TASK DETAILS:
Find the line containing "text [187, 1468, 1053, 1533]", then return it and every line after it through the end of the records, exactly. Leave out pictures.

(Document layout analysis data)
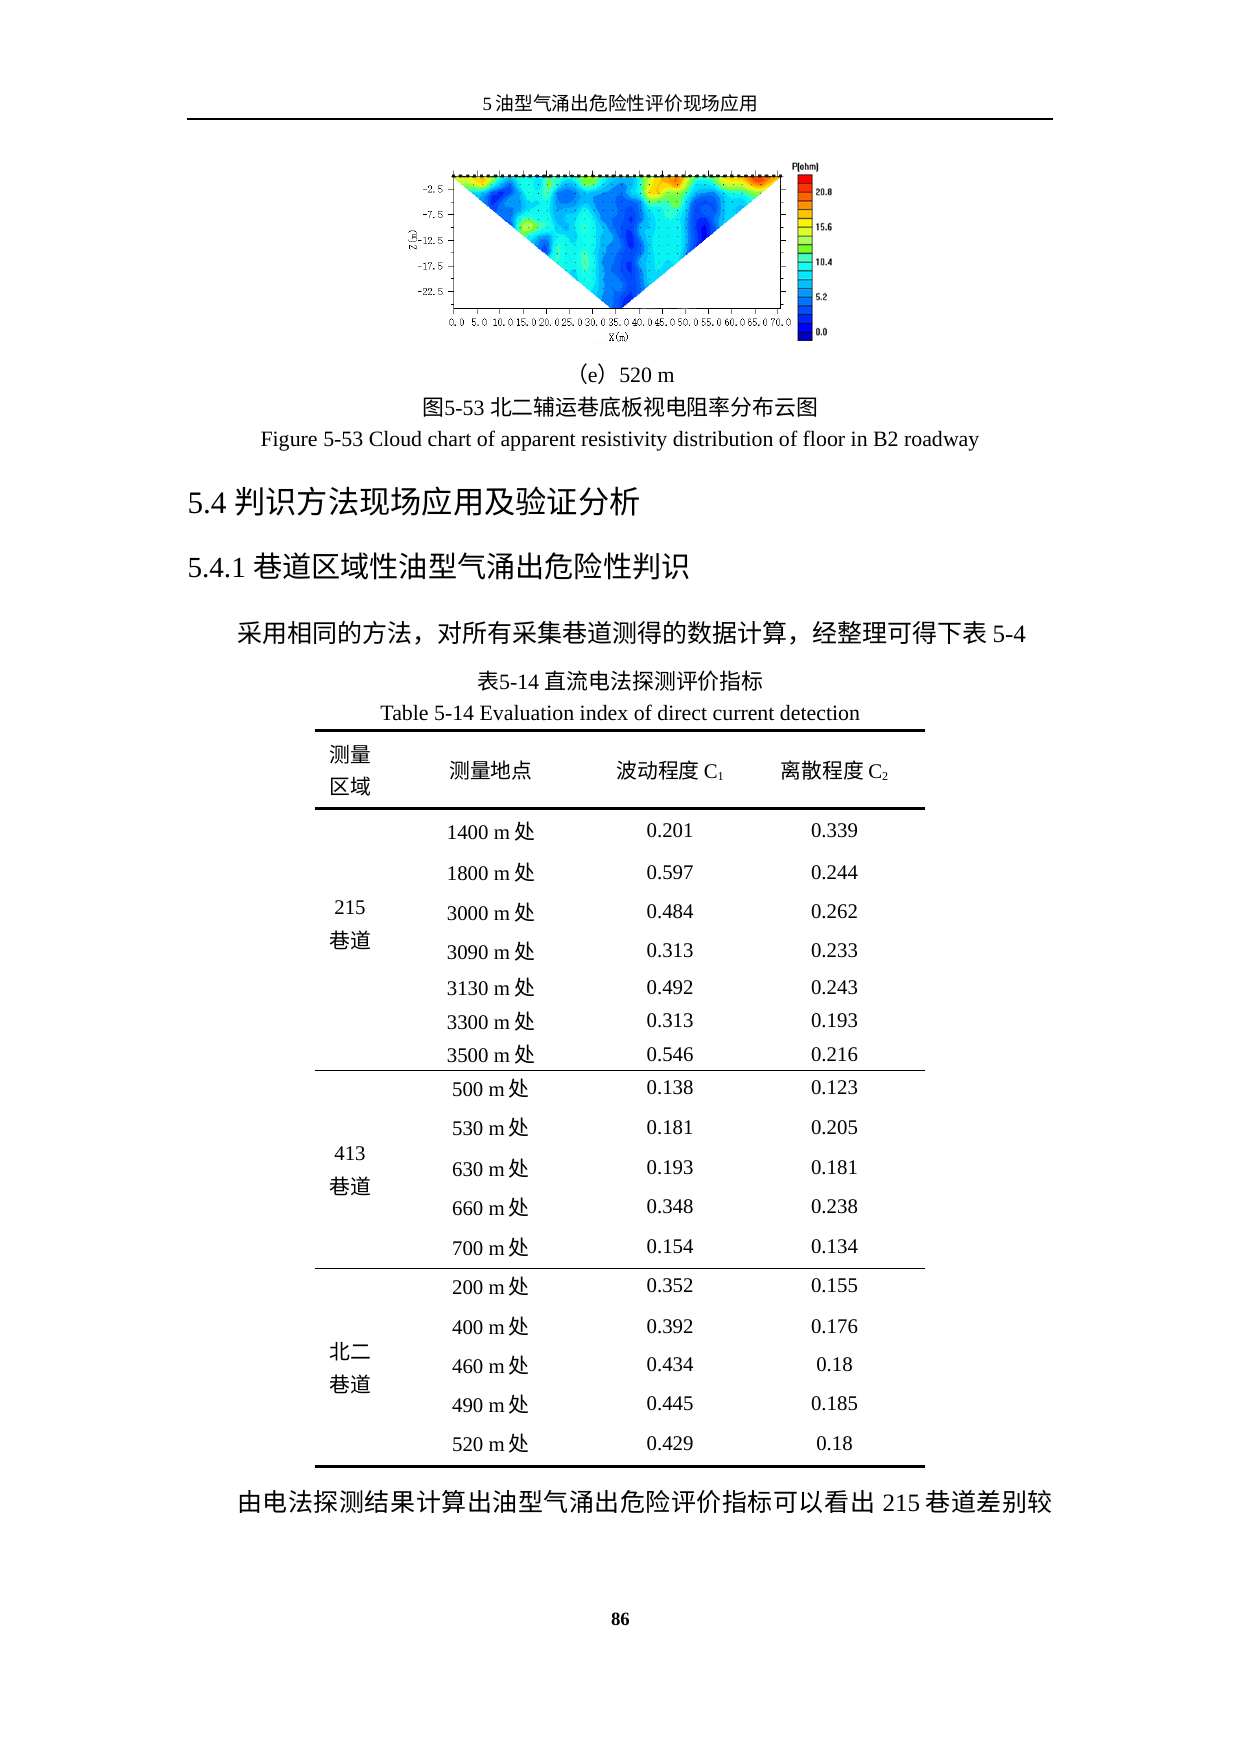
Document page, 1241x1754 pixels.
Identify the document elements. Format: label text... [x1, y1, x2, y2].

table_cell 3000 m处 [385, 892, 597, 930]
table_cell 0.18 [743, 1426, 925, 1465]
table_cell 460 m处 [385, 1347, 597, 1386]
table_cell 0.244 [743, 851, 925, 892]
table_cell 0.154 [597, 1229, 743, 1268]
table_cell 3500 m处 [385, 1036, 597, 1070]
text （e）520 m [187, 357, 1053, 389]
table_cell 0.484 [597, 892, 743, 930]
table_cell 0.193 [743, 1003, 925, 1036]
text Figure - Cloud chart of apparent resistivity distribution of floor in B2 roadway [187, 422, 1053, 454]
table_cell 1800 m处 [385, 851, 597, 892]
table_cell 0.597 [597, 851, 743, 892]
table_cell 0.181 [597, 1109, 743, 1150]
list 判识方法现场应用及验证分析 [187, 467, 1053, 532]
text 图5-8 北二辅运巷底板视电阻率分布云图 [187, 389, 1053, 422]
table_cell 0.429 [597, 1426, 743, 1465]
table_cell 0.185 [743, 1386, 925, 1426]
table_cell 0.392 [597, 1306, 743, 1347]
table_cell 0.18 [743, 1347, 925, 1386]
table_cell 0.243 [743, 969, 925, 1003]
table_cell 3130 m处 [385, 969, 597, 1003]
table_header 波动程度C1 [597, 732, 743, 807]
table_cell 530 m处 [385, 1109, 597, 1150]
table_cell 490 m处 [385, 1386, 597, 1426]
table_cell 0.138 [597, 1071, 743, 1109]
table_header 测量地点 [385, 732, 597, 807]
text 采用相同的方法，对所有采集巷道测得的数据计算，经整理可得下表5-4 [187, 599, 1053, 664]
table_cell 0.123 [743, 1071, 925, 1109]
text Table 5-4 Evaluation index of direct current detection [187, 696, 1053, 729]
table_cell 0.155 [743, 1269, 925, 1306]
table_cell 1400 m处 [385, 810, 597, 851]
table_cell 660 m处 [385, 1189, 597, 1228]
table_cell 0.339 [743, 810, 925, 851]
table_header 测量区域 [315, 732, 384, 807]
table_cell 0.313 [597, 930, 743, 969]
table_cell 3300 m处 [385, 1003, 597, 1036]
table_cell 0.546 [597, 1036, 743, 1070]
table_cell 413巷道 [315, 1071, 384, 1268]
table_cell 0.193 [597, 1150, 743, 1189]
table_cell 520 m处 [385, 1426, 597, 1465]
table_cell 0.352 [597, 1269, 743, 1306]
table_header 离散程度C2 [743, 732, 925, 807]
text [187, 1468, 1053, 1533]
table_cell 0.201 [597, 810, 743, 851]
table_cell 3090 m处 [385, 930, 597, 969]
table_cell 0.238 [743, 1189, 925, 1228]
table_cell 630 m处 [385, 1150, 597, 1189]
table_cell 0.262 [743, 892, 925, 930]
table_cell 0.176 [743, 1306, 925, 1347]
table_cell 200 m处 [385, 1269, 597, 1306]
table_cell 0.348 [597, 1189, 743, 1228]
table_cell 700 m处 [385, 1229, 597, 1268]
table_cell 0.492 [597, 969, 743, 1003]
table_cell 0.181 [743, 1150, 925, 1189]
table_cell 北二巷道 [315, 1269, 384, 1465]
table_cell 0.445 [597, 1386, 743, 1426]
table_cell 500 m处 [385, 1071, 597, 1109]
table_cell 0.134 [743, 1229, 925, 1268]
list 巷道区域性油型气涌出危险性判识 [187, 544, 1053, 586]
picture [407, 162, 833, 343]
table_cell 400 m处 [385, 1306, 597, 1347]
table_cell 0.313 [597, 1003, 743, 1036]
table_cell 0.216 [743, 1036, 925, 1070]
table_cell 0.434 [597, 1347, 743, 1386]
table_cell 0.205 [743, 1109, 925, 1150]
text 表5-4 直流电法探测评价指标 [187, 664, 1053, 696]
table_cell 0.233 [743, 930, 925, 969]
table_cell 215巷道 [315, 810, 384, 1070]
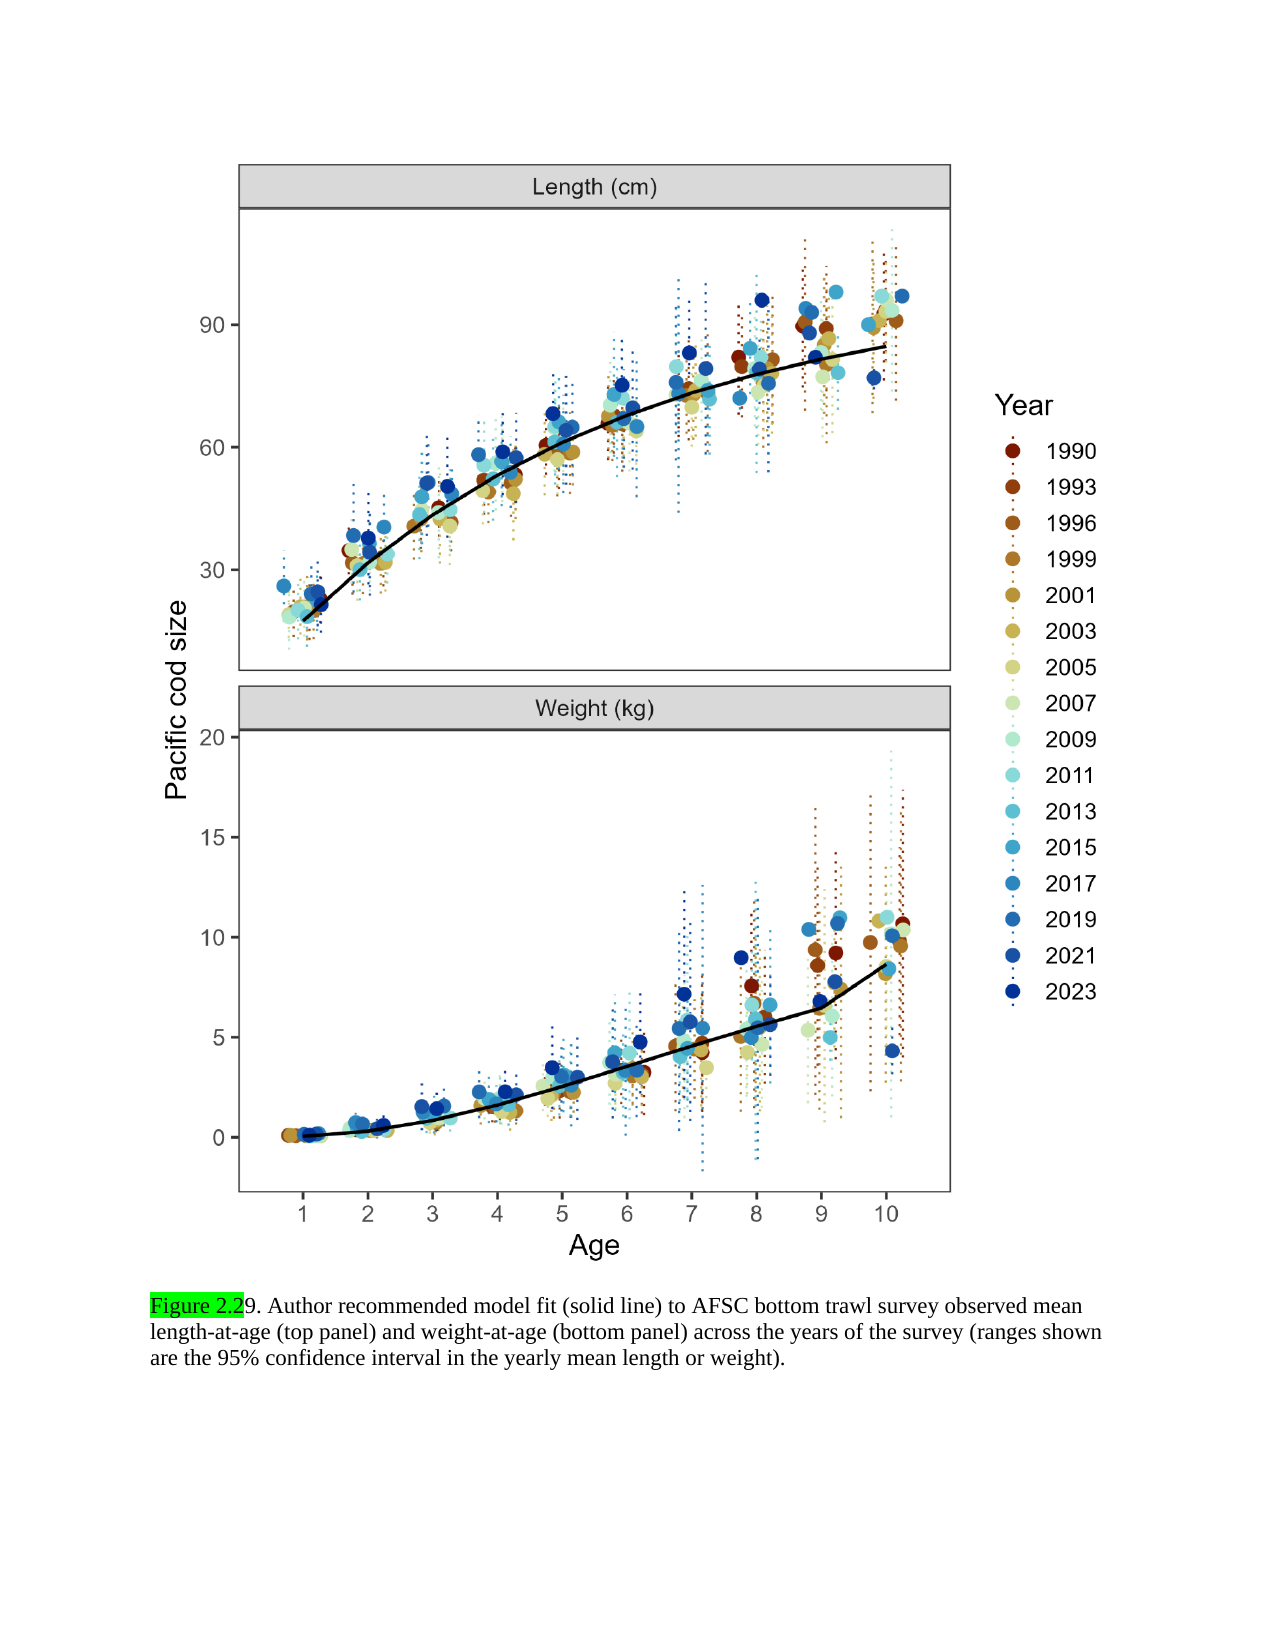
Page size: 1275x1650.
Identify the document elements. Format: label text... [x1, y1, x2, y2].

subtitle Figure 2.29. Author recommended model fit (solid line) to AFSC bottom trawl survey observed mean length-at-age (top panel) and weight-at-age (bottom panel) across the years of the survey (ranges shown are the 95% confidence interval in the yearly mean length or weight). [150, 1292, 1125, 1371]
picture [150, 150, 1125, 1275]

OUTPUT OF THE TASK:
text [187, 1468, 1053, 1533]
table_cell 0.201 [597, 810, 743, 851]
table_cell 3090 m处 [385, 930, 597, 969]
table_cell 0.238 [743, 1189, 925, 1228]
table_cell 630 m处 [385, 1150, 597, 1189]
table_cell 0.262 [743, 892, 925, 930]
table_cell 0.176 [743, 1306, 925, 1347]
table_cell 200 m处 [385, 1269, 597, 1306]
table_cell 0.348 [597, 1189, 743, 1228]
table_cell 700 m处 [385, 1229, 597, 1268]
table_cell 0.492 [597, 969, 743, 1003]
table_cell 0.181 [743, 1150, 925, 1189]
table_cell 北二巷道 [315, 1269, 384, 1465]
table_cell 0.445 [597, 1386, 743, 1426]
table_cell 500 m处 [385, 1071, 597, 1109]
table_cell 0.134 [743, 1229, 925, 1268]
list 巷道区域性油型气涌出危险性判识 [187, 544, 1053, 586]
picture [407, 162, 833, 343]
table_cell 400 m处 [385, 1306, 597, 1347]
table_cell 0.313 [597, 1003, 743, 1036]
table_cell 0.216 [743, 1036, 925, 1070]
table_cell 0.434 [597, 1347, 743, 1386]
table_cell 0.205 [743, 1109, 925, 1150]
text 表5-4 直流电法探测评价指标 [187, 664, 1053, 696]
table_cell 0.233 [743, 930, 925, 969]
table_cell 215巷道 [315, 810, 384, 1070]
Page size: 1275x1650.
Identify the document elements. Format: label text... [x1, y1, x2, y2].

subtitle Figure 2.29. Author recommended model fit (solid line) to AFSC bottom trawl survey observed mean length-at-age (top panel) and weight-at-age (bottom panel) across the years of the survey (ranges shown are the 95% confidence interval in the yearly mean length or weight). [150, 1292, 1125, 1371]
picture [150, 150, 1125, 1275]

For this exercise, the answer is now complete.